December 5 2013 Latest news:
Thursday, October 3, 2013
Fenland could lay claim to having produced the world’s most adventurous accountant.
Former Neale Wade Academy student Philippa Spibey, 31, who has lived in Dubai for the past two years, and her friend America Villar conquered harsh terrain and freezing water to complete the fearsome Swedish Otillo endurance race.
They ran 40 miles and swam 6 miles in 14 and a half excruciating hours.
The week before, Mrs Spibey completed a 300 mile London to Paris charity bike ride as a warm up.
Mrs Spibey, reflecting on the Otillo race, said: “The terrain on the first island was unlike anything we had experienced, it was a mixture of scrambling over rocks, running around the edge of the water on large stones, fighting through woodland on trails and sliding down rock faces on our bottoms.

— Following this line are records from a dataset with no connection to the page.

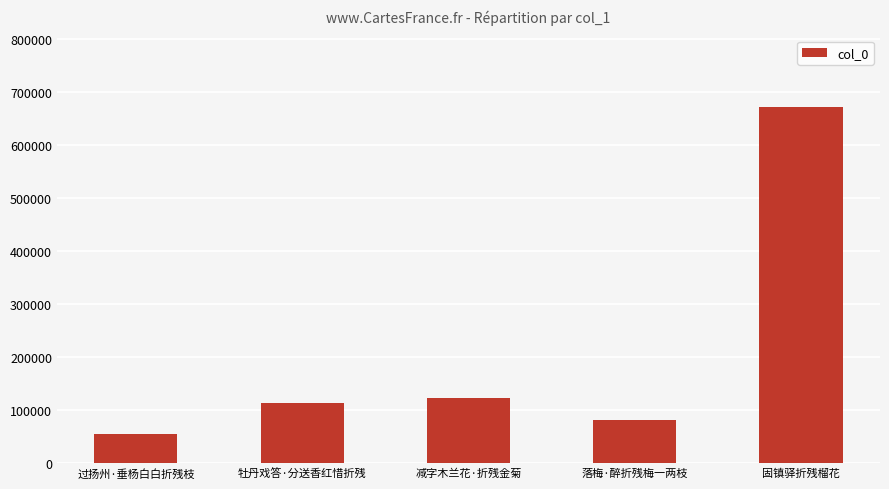

Which category has the lowest value across all series?

过扬州·垂杨白白折残枝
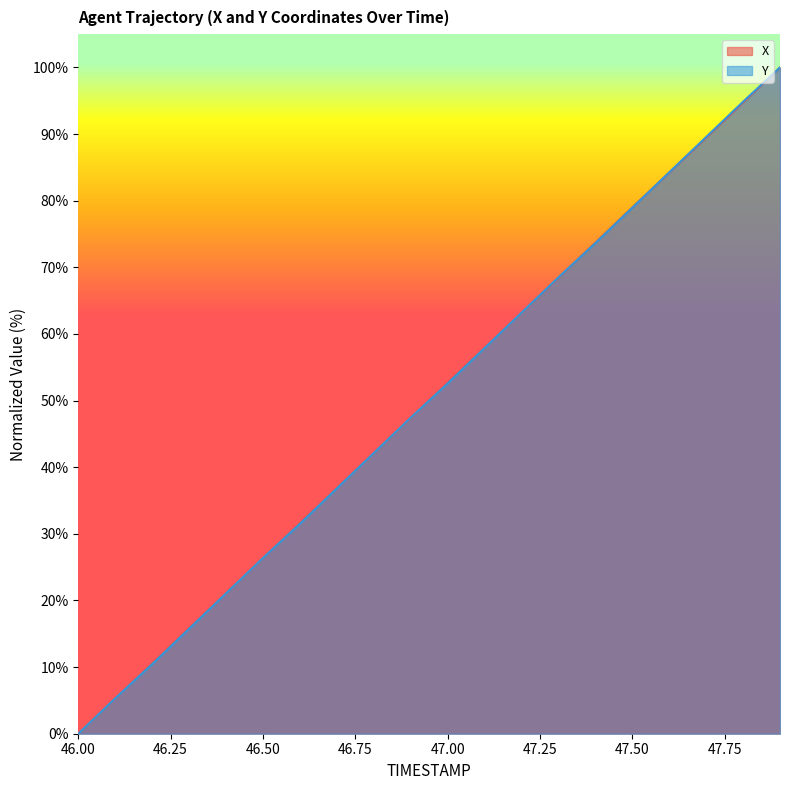

What is the label of the 6th point from the right?

47.4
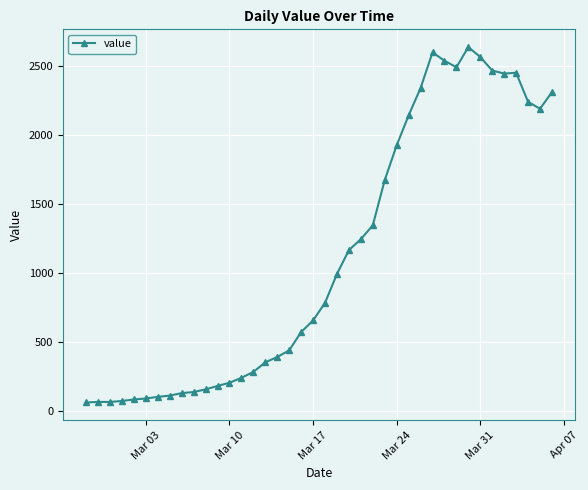

True or false: there are more than 2 points higher than both neighbors.

True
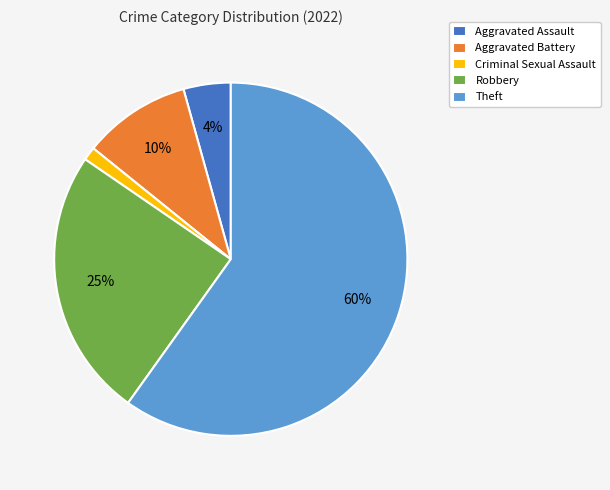

Count the number of slices in the pie.

5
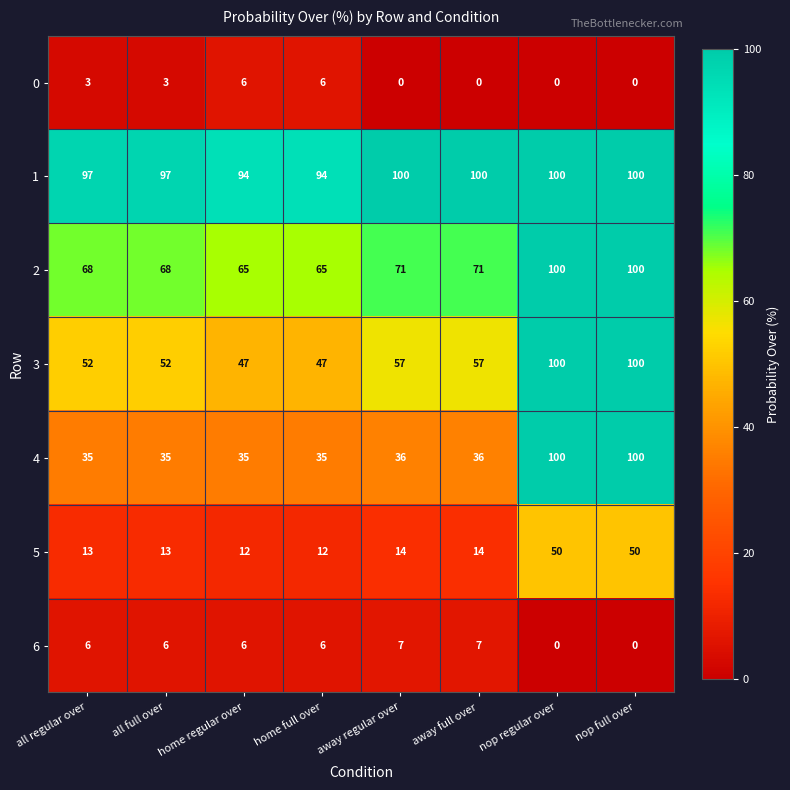

At how many categories does at least one series exceed 50?

8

“It was difficult to get into any kind of running rhythm and we witnessed another competitor slip on the rocks and face plant into the floor. We checked if he was ok and he jumped up and later overtook us.
“While the going under foot got a little easier the water seemed to be getting colder and colder and the rocks to climb bigger and bigger.”
The savage course pushed both Mrs Spibey and Mrs Villar to their physical limits.
She said: “My Achilles was inflamed and I was struggling. I ran down hills and walked up hill trying to run as far as possible with the pain before walking to ease it up a bit,
“America had the opposite problem with her knee - she could run uphill but struggled downhill and she couldn’t stop to wait for me as she then couldn’t get going again.
“The final 10km was going to be long and hurt. The final swims were short but the currents were strong so we had some local triathletes with us to make sure after 13 hours of racing we didn’t drown.
“When we eventually crossed the finish line we were tired and sore and America used the hot water and I was left to have a cold shower. “The Swedish countryside is amazing although next time I think I will enjoy it by canoe or with a leisurely stroll through the countryside.”
Her mother, Sheron Spibey, of March, said: “She is so determined. What they achieved was amazing and frightening at the same time.
“With all her past adventures we have always been able to keep track of her at all times but this time around we had to rely on GPS.
“It was agonising waiting for them at the finish line. I started to think it would be the first time she’s not been able to succeed at something but they eventually arrived in a terrible state.”
Jonathan Spibey, Philippa’s father, added: “I don’t know why my daughter does stuff like this.
“When she got back to Dubai instead of taking it easy she treated herself to a freefall parachute jump.”